Give me books, fruit, french wine and fine weather and a little music out of doors. --John Keats

Monday, October 5, 2009

"The Gargoyle" by Andrew Davidson

I didn't really like this book very much. It wasn't boring, and it wasn't poorly written, but it just wasn't a favorite. My biggest problem was the main character. The title, of course, refers to him. He was a horrible person on the inside even before he became a misshapen burn victim. And, beyond abandoning his suicide plans and opening himself up enough to fall in love for the first time, his misfortunes didn't do much in the way of improving his values. The back cover promised me that this novel "manages, against all odds, to be redemptive," so I kept reading, but I ended up disappointed.

I did like the love stories that Marianne Engel told to the narrator. (When I first started writing this entry I was halfway through the book, and when I wanted to type the narrator's name here I didn't know if I was having a brain fart or if I really did not know the main character's name. And then, in flipping through the book to try to remember his name I happened to glimpse on the last page the sentence fragment "after Marianne's disappearance..." Ugh. Way to ruin the story for myself. Only to find that the narrator is never named). SO, back to my original point. I like the stories Marianne tells to The Burned Man--the four he wrote out and bound for her with the title "The Lovers' Tales, as told by Marianne Engel" and gave to her for Christmas--but that's about all I really liked of the book.

Another complaint: the Marianne Engel of present day and the 14th century nun Marianne don't seem like the same person to me. They don't have the same personality, there is nothing of the manic or schizophrenic in Original Marianne, and I don't even picture them looking the same. (Marianne Engel has that crazy wild dark hair; I don't recall whether Original Marianne was ever described, but in my mind she is mousy and slight).

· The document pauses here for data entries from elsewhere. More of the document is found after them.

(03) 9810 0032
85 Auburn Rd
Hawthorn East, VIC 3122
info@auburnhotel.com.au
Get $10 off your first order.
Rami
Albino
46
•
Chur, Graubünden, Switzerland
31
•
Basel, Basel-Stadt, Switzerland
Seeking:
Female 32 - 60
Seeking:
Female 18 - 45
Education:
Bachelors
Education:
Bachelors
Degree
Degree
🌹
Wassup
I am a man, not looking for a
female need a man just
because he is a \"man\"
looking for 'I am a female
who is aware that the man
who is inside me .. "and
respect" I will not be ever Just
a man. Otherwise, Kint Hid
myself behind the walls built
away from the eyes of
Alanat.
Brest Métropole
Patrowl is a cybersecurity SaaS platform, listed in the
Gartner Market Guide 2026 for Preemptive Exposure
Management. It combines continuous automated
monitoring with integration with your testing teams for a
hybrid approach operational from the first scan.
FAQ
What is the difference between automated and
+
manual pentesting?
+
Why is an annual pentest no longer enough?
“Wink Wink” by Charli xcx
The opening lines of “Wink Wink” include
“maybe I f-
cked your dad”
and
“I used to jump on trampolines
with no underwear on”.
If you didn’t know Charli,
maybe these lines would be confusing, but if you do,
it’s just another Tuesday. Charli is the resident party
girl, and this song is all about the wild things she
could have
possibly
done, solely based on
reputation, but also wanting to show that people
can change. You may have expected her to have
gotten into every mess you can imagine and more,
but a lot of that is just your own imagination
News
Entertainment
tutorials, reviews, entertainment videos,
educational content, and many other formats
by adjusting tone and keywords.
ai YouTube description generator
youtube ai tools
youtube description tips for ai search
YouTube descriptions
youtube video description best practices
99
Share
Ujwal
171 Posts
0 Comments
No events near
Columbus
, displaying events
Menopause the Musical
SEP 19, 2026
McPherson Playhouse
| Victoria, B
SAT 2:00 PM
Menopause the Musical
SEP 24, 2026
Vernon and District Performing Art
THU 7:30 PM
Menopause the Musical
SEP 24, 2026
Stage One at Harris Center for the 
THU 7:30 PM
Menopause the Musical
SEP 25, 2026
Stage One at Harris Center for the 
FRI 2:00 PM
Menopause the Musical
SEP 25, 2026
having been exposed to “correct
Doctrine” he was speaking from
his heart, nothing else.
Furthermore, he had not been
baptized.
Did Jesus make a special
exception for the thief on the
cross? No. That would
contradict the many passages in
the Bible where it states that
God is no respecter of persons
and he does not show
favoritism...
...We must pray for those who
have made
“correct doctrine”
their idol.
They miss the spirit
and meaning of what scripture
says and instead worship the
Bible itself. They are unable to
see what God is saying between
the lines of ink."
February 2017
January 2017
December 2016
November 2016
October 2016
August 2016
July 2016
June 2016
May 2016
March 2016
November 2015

My favorite line: "Leave it to a Viking to disarm you with eloquence when you least expect it." Ever since I read that I've been scheming to work that into conversation....

1 comment:

Kat's pages said...

this book sure has nice cover art. I like your list of books to read and have read quite a few of them. You might want to give paperbackswap.com a try. You could easily trade for some of the classics. I use it all the time.